Day 7

Josie says...

This Colombia experience for me can be summed into few words, one of these words being mind-boggling.  From seeing new, exciting places of hope but also destitute, to watching friends that I've known since Kindergarten completely transform before my eyes, these days could not have gone any better.  For the entire past year I struggled constantly with the fear and constant influence of my conscience believing I was inept to be a part of this team.  Emotionally and spiritually I found myself to be 10 steps behind every one else.  Even the day before leaving for the airport I was not excited to be going.  I live in constant fear or failure and disappointing others.  So, in my eyes, this trip was a perfect opportunity to do both not once, but repeatedly.  And on the first day of being here both happened and something amazing followed.  I lived through it.  This opened my eyes to the knowledge that I could fail and keep on surviving, but also the process of picking myself up was not on my own strength but upon a higher power.

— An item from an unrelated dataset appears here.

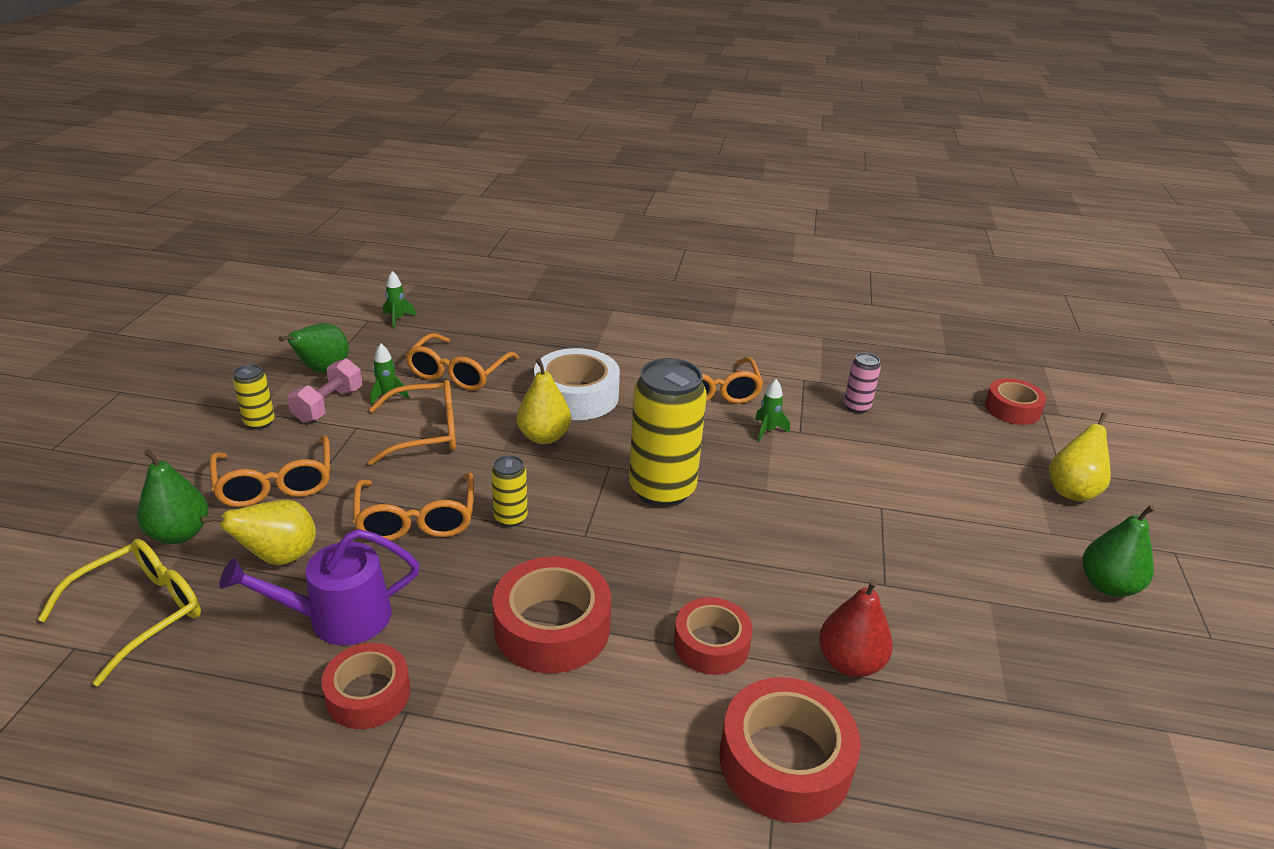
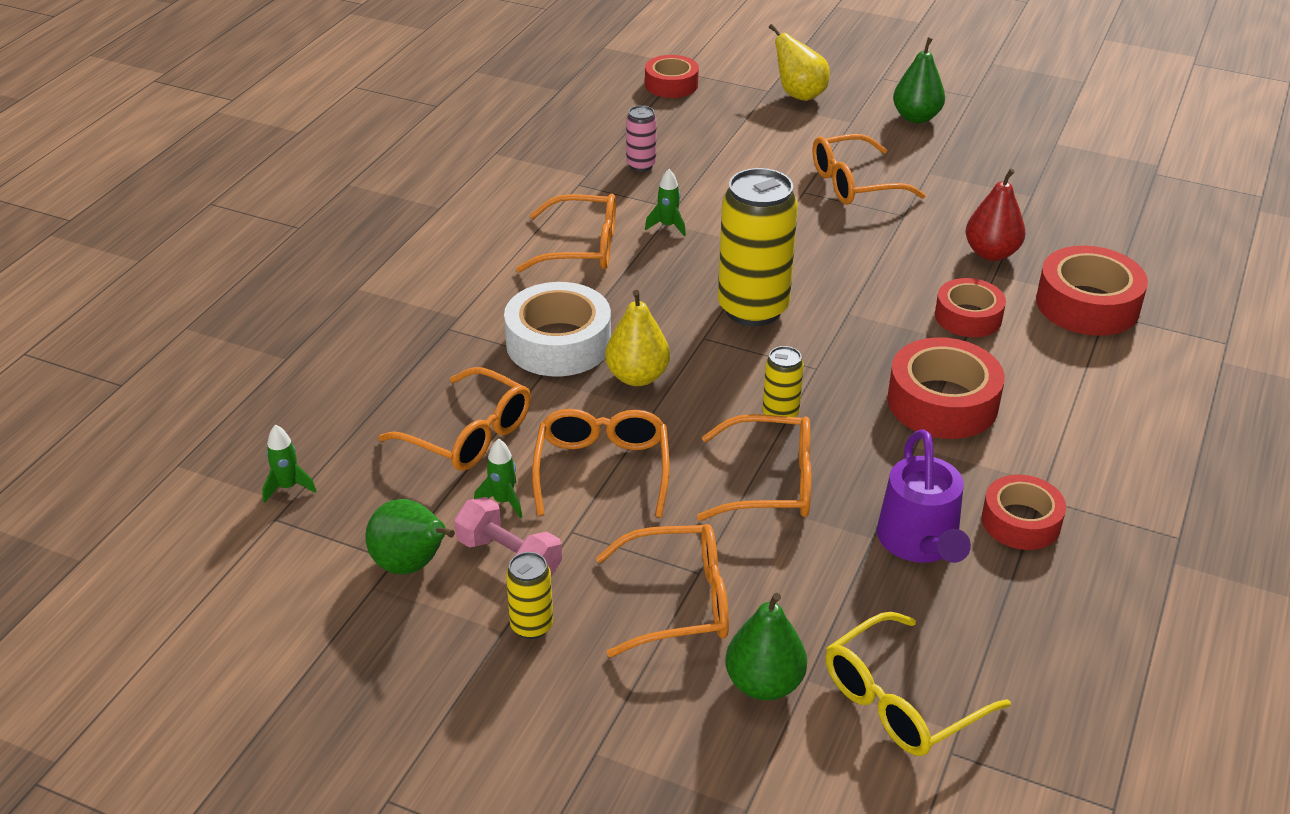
camera: 75 degrees left, 5 degrees up
yellow glasses [38,539,201,686] -> yellow glasses turned 90 degrees counterclockwise [826,612,1011,756]
yellow pear [201,500,316,565] -> none
none -> orange glasses [813,134,926,205]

I would like to simply talk about today.  Being just another ordinary day in Bogota I was not expecting anything exciting to happen, but at breakfast I was quickly reminded that indeed today was a special day.  Valentine's Day in Canada is primarily for unfortunate, married men who are trapped with their wife's expectation of luxury and elementary age children whose parents bought one hundred Scooby-Doo cards for them to hand out to everyone they know.  So when this morning, the boys of the team: Logan, Daniel, Curtis and Brandon walked in with a plethora of red roses, my jaw dropped.  Each girl was given a card with sentimental notes written from the boys on the inside with roses to accompany them and for the first time since this experience began I felt as if we were a family, cracking jokes with one another and most importantly sharing the most life-altering 10 days of our lives together.

I was surprised once again around five minutes later during our devotions because of the direct impact the daily blurb had on me.  These last remaining days in Bogota bring about the terrible black rain cloud of the fate of the airport.  I constantly fret over the pain of knowing soon this trip will end, and the warm weather, lovely people, and inexplicable experiences will soon come to pass leaving a black hole in my heart that may only be filled with distant memories.  The devotion read at breakfast was one of not anticipating what was to come, and simply allowed God to take care of it.  This, for the first time in months reminded me of my favorite passage that talks of the lilies in the field and the birds of the air and how God cares for them and how I need not to be afraid.

And get this! The boys volunteered to do dishes, SCORE! What a simple act of kindness that completely resounds in the heart of a tired woman like myself. I was once again completely flabbergasted. 

The day went as well planned as any other day was, with the exception of some unexpected manual labor which was above and beyond the high point of my day.  But tonight we were brought to the "Creepy Cafe" as it has been dubbed by Colombia team alumni.  And yet again, we were blessed with the encouragement of a gift of flowers from our beloved Colombian companions and friends, Ruben and Machi.

It's amazing how quickly one can fall in love with a country so fast.  I for one knew the first day I got to Colombia it would hold a piece of my heart forever.  The needs of the people are so apparent and there are images that have been burned into my memory forever.  But the one and only thing that goes above and beyond all of my expectations is the people and the love they express for us gringos.  We have been so blessed every morning by Bertha (our cook) and her granddaughter, Daniel (our driver), Ruben and Machi (our faithful companions),  Steve and Evie Bartel (who welcomed us into their home without complaint) and many many others who have made this journey unforgettable.

The absolute worst part of this amazing trip will be leaving those who I have quickly grown to love.  These people challenge me to be a better person, make me wish to strive for more, and ultimately make me thirst for a passion and drive as I graduate and enter a new chapter of my life.

Prayer can be a very powerful tool, and I beg you to pray for me that I will find peace with leaving those I hold so dear to my heart, and that when I leave it will not be for the last time.  Pray for safety and sickness as some of the team has fallen to hacking up their lungs and spreading diseases among the team *cough cough* Brandon...  And most of all pray that our team, with myself included, will be as much of a blessing to those as they have been to us.